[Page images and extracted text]
··········

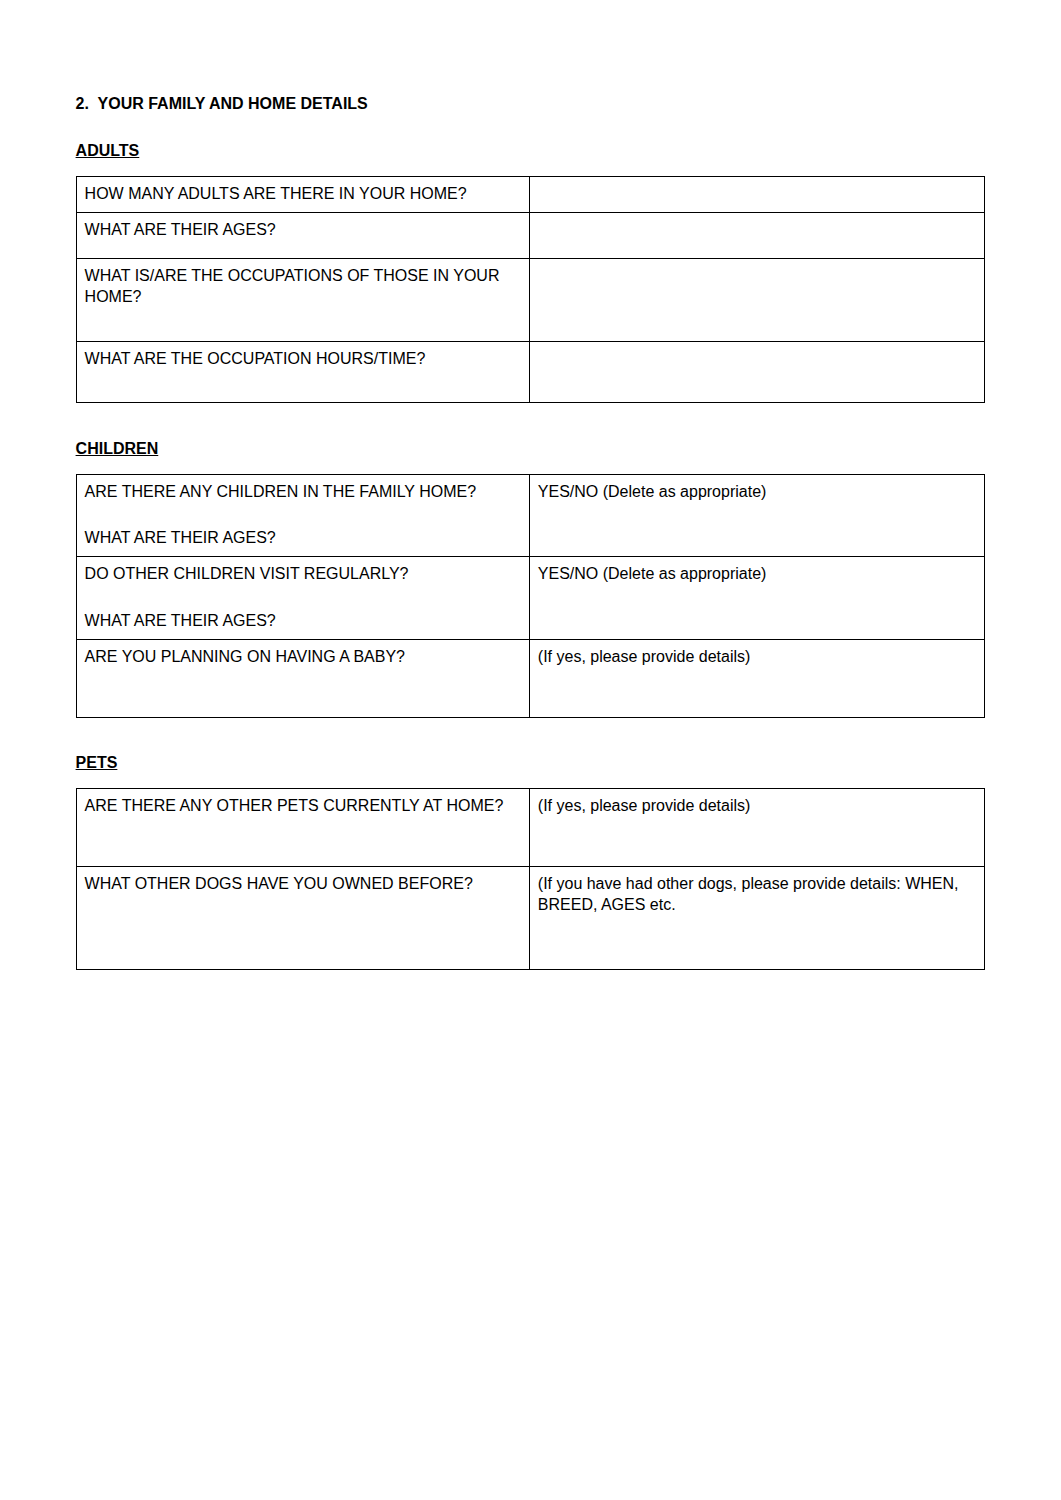2. YOUR FAMILY AND HOME DETAILS
ADULTS
| HOW MANY ADULTS ARE THERE IN YOUR HOME? | |
| WHAT ARE THEIR AGES? | |
| WHAT IS/ARE THE OCCUPATIONS OF THOSE IN YOUR HOME? | |
| WHAT ARE THE OCCUPATION HOURS/TIME? | |
CHILDREN
| ARE THERE ANY CHILDREN IN THE FAMILY HOME? WHAT ARE THEIR AGES? | YES/NO (Delete as appropriate) |
| DO OTHER CHILDREN VISIT REGULARLY? WHAT ARE THEIR AGES? | YES/NO (Delete as appropriate) |
| ARE YOU PLANNING ON HAVING A BABY? | (If yes, please provide details) |
PETS
| ARE THERE ANY OTHER PETS CURRENTLY AT HOME? | (If yes, please provide details) |
| WHAT OTHER DOGS HAVE YOU OWNED BEFORE? | (If you have had other dogs, please provide details: WHEN, BREED, AGES etc. |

··········

**TASK PROMPT**
Tally the lines in the records that hold the word "PETS". Give only the total.

**FINISHED TASK**
2